The exercise signals a broader allied push to deter coercion in the Western Pacific.

Overview

  • Organizers said Tuesday the 41st Balikatan will run April 20 to May 8 across the Philippines with more than 17,000 personnel from the Philippines, the United States, Australia, Japan, Canada, France and New Zealand, plus 17 observer nations.

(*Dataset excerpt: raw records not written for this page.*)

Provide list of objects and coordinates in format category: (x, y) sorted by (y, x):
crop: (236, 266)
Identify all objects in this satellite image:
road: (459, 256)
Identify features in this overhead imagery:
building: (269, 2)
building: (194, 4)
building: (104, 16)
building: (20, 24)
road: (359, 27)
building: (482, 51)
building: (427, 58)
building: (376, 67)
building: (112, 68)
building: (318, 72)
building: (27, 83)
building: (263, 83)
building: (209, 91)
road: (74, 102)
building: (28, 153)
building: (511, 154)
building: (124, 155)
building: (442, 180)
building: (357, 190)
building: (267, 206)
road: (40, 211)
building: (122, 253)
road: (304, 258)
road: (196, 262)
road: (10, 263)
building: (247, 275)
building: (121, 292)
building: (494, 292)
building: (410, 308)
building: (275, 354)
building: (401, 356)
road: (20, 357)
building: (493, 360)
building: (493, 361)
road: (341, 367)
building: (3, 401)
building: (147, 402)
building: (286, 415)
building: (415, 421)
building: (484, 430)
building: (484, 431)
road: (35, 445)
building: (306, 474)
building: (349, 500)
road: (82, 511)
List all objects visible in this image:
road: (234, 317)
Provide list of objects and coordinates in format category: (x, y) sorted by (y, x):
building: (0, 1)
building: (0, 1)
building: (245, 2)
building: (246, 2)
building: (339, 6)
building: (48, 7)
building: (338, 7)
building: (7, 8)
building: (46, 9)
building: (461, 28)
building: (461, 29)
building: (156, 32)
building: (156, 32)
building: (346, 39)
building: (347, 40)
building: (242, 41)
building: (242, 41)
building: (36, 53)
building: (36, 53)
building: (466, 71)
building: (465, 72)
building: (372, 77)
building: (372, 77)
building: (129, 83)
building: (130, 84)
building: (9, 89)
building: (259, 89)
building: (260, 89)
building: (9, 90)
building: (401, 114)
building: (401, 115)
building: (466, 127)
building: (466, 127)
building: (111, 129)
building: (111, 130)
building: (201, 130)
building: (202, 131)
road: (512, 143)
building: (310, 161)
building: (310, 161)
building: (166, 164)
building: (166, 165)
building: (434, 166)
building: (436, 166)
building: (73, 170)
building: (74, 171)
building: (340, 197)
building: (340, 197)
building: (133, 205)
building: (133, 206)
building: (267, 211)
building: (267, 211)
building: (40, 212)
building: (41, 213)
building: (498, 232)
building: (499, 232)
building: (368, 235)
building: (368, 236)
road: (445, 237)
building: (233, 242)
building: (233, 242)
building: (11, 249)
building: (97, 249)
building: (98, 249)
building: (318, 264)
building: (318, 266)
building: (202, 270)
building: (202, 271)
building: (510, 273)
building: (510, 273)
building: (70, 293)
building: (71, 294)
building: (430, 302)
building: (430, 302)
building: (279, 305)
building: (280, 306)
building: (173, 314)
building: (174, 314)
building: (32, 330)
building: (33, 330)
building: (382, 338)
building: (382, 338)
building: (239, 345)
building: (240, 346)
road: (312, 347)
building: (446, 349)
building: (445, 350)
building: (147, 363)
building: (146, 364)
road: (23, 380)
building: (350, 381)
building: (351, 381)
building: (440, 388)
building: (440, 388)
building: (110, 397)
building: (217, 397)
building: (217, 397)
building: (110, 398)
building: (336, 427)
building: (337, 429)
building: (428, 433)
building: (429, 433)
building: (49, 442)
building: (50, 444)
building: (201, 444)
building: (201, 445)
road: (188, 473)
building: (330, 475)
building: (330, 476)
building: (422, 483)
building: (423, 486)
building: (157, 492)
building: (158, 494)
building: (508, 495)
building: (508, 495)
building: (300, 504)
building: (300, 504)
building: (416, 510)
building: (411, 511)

  • Japan will send about 1,400 Self-Defense Force troops with warships, aircraft and a Type 88 anti-ship missile that will help sink a decommissioned vessel, an event Philippine officials said Japan’s defense minister plans to observe.
  • The United States is expected to contribute about 10,000 service members, with training across air, land, sea, space and cyber that includes joint task forces, maritime security, coastal defense, integrated fires and large logistics offloads.
  • France has scaled back to roughly 15 to 20 personnel because forces were redirected for the Middle East crisis, though its team will join headquarters activities and cyber drills in Manila, according to French officials.
  • The expanded drills follow recent run-ins between Chinese and Philippine forces in the South China Sea, and no neighboring Southeast Asian country is joining as a participant this year, reflecting regional caution over taking sides.